Avant cela, Jean-François Lisée veut redorer le blason du Parti québécois auprès des communautés culturelles. «Je pense que le Parti québécois a une démonstration à faire, dit l’aspirant-chef. Il y a des gens qui travaillent à temps plein pour faire croire aux membres de la diversité que le Parti québécois est xénophobe, raciste. Ils sont très efficaces et ils n’arrêtent jamais.»

«Alors j’ai proposé plus de mesures pour assurer les succès des néo-Québécois que vous n’en avez jamais vu d’aucun candidat dans aucun parti», dit-il.

Un caucus divisé

Avec quatre appuis dans le caucus contre quatorze pour Alexandre Cloutier, Jean-François Lisée aura fort à faire pour rallier ses collègues députés s’il l’emporte vendredi. Agnès Maltais et Maka Kotto ont notamment critiqué ses sorties sur l’identité.

«Je n’ai aucune inquiétude, aucune inquiétude», martèle Jean-François Lisée.

Il affirme que son travail dans l’opposition l’a rapproché de ses collègues, ce qu’il n’avait pas pu faire en tant que ministre en raison de son horaire «extrêmement prenant». «Je suis beaucoup plus proche de l’ensemble de mes collègues maintenant que je ne l’étais il y a 18 mois», assure-t-il.

«Dans la vie normale, le genre d’accrochages qu’on a eu, le monde ne se parlerait pas pendant deux mois, illustre le candidat. Mais la politique, ce n’est pas la vie normale. On a un genre de tolérance à la tension et à la chute de tension qui est beaucoup plus forte que pour la moyenne des ours.»

Les leçons de la défaite

Outre «l’obligation de clarté» sur la démarche référendaire, Jean-François Lisée tire deux leçons de la défaite du PQ aux élections de 2014. C’est ce qu’il appelle le «droit d’inventaire» sur les actions du gouvernement Marois, en empruntant l’expression à l’ex-premier ministre français, Lionel Jospin.

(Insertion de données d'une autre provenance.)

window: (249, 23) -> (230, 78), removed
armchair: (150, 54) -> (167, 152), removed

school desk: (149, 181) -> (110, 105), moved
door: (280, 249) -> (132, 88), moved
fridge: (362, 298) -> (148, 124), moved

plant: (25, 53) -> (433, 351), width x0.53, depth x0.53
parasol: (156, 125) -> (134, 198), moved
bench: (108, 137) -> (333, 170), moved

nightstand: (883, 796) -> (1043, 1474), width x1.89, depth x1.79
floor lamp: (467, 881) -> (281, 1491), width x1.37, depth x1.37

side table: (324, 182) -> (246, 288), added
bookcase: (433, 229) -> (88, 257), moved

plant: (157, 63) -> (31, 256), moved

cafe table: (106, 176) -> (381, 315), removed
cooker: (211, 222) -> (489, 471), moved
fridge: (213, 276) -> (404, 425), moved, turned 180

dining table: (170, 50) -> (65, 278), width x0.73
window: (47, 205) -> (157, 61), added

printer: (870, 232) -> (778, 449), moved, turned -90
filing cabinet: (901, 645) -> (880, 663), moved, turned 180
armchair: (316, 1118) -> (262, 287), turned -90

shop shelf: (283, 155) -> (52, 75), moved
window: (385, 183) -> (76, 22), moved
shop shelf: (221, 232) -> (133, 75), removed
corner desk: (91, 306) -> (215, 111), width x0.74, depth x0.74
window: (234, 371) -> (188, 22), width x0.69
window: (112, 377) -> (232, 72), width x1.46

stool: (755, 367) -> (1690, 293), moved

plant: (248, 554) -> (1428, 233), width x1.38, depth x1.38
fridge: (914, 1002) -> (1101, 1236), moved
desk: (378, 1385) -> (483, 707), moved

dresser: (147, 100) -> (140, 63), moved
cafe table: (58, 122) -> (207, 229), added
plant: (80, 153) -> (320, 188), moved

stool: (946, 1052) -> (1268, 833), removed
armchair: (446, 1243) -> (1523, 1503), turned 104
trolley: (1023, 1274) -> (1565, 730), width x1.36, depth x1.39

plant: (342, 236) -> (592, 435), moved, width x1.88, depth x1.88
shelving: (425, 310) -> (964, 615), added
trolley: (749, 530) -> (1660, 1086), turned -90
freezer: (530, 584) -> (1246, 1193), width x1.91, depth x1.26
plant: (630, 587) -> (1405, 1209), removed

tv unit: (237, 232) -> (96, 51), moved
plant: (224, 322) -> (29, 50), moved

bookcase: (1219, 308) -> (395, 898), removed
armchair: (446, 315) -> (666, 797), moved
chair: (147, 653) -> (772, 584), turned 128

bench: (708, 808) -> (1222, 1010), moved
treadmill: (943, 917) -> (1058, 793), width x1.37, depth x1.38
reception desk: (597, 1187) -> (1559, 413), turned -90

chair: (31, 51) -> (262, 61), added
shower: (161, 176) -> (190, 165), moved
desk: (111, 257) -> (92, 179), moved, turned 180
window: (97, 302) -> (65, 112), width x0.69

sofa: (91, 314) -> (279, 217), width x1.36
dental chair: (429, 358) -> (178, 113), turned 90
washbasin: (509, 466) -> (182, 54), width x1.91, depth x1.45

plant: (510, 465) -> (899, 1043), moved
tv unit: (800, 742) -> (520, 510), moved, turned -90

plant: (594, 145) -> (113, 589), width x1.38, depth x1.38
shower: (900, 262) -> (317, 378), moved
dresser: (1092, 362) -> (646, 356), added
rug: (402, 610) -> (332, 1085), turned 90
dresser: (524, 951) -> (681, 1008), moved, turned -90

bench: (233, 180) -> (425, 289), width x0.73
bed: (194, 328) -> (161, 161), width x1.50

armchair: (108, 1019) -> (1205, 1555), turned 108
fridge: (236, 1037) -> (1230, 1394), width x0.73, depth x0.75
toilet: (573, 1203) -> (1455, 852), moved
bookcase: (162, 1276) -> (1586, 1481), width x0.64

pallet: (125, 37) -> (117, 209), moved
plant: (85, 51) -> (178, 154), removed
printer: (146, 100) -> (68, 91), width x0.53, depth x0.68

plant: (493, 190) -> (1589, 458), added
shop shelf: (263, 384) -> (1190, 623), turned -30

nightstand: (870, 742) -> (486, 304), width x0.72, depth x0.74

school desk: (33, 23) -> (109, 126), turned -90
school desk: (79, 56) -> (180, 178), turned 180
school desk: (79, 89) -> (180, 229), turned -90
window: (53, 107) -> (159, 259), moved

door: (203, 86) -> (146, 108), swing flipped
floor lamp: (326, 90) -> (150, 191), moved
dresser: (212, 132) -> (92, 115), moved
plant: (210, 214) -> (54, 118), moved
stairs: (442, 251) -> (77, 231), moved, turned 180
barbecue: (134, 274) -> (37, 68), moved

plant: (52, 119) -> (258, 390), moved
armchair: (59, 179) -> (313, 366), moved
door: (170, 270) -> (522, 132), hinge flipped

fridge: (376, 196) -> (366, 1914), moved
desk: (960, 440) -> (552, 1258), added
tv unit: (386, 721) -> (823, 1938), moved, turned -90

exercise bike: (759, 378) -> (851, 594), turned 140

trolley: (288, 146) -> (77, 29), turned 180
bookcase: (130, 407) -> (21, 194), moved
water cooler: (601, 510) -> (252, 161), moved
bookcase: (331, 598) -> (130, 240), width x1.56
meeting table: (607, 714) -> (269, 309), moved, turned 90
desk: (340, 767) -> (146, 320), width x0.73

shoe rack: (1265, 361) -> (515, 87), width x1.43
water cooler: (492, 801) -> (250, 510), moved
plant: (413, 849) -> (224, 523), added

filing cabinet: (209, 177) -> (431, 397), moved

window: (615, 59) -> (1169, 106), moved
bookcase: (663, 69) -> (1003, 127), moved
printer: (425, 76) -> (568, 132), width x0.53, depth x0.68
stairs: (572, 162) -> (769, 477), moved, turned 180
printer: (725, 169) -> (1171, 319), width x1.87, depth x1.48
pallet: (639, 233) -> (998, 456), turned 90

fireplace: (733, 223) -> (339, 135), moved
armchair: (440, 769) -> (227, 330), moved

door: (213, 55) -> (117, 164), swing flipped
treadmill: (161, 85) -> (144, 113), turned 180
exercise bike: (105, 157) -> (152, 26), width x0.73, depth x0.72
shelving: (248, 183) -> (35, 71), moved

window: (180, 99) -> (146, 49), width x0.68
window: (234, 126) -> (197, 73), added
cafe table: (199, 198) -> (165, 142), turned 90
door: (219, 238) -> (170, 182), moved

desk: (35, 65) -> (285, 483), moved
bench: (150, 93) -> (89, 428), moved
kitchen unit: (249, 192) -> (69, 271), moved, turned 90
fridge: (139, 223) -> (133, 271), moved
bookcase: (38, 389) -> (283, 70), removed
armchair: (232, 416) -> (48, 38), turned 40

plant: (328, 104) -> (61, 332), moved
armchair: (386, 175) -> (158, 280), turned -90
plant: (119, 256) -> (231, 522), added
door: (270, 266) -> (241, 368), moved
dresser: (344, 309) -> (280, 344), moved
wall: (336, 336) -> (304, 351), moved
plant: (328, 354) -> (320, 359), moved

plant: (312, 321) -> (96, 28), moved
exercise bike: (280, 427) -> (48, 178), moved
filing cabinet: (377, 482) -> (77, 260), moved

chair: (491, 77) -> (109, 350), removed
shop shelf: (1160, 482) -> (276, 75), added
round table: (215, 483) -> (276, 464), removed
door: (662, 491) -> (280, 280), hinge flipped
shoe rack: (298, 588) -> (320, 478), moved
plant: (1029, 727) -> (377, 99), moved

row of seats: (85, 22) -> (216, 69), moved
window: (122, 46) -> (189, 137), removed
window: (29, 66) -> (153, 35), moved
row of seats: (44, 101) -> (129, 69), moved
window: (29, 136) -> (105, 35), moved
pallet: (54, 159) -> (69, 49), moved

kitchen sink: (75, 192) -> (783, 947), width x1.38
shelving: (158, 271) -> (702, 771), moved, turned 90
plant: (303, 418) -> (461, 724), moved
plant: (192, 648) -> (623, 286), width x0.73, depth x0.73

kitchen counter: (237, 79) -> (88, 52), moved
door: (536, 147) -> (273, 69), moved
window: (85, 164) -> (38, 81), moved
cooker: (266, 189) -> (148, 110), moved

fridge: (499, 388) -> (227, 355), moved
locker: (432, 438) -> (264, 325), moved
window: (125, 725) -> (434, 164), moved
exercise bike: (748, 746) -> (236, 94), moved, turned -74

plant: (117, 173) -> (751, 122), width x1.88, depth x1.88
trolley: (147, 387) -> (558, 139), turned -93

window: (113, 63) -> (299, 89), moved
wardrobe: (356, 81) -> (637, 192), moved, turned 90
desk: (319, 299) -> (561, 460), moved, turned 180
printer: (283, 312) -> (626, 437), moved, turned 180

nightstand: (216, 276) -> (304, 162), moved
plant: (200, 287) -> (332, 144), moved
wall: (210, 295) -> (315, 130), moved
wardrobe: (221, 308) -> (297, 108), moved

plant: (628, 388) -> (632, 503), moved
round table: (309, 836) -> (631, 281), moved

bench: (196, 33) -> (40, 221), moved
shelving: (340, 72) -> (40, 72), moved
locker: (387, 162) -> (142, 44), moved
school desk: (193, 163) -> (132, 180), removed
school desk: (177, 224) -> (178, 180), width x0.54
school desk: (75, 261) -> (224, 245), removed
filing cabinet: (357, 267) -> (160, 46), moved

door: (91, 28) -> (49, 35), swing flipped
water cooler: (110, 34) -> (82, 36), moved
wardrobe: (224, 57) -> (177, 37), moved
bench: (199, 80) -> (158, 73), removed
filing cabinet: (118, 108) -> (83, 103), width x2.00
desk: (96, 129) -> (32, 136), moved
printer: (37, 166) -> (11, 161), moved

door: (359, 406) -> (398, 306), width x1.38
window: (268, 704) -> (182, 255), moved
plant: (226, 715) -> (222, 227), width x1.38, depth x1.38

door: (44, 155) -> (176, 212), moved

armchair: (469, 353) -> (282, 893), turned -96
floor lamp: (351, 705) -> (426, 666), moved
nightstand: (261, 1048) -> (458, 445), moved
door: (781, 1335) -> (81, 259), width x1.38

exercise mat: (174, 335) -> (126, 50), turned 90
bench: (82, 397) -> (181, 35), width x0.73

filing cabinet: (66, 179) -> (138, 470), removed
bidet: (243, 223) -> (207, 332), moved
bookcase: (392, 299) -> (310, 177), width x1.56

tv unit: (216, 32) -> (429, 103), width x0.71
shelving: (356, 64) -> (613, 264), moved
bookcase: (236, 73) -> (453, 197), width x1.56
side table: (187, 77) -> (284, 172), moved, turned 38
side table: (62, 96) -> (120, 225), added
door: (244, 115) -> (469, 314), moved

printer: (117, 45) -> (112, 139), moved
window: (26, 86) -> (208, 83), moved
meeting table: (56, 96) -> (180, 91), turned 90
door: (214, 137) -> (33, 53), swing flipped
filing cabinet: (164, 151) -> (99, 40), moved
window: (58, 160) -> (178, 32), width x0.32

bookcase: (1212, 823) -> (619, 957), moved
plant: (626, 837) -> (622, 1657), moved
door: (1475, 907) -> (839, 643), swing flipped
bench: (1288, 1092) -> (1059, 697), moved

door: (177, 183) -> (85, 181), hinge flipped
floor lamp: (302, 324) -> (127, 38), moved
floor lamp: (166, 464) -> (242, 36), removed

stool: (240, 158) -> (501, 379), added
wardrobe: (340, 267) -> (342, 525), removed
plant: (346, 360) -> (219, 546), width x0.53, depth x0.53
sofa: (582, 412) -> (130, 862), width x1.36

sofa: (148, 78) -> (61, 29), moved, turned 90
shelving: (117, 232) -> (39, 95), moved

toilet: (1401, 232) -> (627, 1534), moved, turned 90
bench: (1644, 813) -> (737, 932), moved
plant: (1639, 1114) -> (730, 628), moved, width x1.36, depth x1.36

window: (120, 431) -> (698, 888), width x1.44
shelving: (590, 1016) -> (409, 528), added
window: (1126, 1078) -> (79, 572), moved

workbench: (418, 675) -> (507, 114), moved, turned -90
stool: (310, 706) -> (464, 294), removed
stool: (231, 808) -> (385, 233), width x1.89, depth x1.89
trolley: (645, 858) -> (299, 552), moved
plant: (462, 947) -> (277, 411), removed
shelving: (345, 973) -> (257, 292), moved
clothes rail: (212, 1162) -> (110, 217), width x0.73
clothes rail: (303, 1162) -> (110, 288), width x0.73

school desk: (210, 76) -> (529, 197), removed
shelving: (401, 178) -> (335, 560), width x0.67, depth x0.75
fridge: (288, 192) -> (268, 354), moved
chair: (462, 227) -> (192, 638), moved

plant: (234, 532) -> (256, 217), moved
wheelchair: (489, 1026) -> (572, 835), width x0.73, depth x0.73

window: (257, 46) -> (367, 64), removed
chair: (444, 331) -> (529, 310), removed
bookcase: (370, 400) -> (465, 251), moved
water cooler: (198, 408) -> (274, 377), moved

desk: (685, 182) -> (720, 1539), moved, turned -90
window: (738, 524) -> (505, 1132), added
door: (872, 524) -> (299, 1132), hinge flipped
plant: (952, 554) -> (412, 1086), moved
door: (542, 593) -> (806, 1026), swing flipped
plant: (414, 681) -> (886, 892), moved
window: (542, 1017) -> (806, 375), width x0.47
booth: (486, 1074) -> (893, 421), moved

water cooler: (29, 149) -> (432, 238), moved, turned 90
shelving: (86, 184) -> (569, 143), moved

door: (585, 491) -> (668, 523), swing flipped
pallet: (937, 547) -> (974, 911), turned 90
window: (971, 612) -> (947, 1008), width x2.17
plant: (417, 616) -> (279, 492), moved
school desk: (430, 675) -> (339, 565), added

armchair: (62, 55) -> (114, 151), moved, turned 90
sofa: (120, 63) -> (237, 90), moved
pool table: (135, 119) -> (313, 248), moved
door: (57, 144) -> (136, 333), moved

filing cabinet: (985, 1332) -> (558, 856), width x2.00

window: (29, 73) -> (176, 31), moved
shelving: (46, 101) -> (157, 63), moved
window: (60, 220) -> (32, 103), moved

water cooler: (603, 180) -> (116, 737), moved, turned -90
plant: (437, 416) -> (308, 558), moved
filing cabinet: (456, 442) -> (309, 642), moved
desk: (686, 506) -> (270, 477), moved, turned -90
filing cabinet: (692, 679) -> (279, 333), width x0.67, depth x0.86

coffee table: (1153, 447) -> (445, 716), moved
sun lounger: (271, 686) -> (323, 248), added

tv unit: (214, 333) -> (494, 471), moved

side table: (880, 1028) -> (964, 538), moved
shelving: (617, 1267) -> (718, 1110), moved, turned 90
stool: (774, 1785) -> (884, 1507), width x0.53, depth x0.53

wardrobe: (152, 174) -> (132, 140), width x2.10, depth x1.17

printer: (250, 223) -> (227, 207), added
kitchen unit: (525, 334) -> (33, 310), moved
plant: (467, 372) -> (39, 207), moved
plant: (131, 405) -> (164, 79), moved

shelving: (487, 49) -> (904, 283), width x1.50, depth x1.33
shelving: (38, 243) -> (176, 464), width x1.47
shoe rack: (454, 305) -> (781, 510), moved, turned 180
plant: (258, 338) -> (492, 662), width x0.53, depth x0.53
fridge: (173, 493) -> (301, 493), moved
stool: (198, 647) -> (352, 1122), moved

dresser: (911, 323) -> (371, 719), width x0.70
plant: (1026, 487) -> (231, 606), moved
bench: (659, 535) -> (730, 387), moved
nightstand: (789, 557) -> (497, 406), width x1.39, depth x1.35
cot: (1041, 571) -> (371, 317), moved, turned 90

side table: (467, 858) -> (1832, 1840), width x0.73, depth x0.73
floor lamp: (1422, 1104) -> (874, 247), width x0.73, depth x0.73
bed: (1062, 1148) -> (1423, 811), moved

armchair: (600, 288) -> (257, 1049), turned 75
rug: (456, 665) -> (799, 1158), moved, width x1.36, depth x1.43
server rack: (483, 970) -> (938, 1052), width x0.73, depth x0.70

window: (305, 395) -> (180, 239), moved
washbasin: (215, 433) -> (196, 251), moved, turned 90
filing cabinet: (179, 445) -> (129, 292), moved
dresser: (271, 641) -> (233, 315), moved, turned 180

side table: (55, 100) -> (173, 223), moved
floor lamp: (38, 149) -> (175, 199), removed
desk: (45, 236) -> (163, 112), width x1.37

Tout d’abord, un gouvernement Lisée serait «opposé à l’exploitation de gaz ou de pétrole de schiste où que ce soit sur son territoire». «Sous le gouvernement Marois, il y a eu un flirt avec le pétrole qui a pollué notre image», lance-t-il.

«Les quatre candidats, Martine et moi en particulier, on annonce que le Parti québécois sera résolument vert, très clairement vert», ajoute-t-il.

Jean-François Lisée estime également que le PQ a été «puni» par les électeurs pour avoir déclenché des élections, malgré sa propre loi sur les élections à date fixe. Le gouvernement Marois était alors minoritaire et souhaitait aller chercher une majorité de sièges en chambre.

«Alors, si je suis élu en minoritaire, je vais gouverner en minoritaire pendant quatre ans, promet-il. Il faudra la coalition de toutes les oppositions pour me forcer à ne pas respecter la volonté [des électeurs qui auront élu un gouvernement minoritaire]. Ça veut dire s’entendre sur les budgets, faire des projets de loi communs, mais c’est certain que je vais respecter les élections à date fixe.»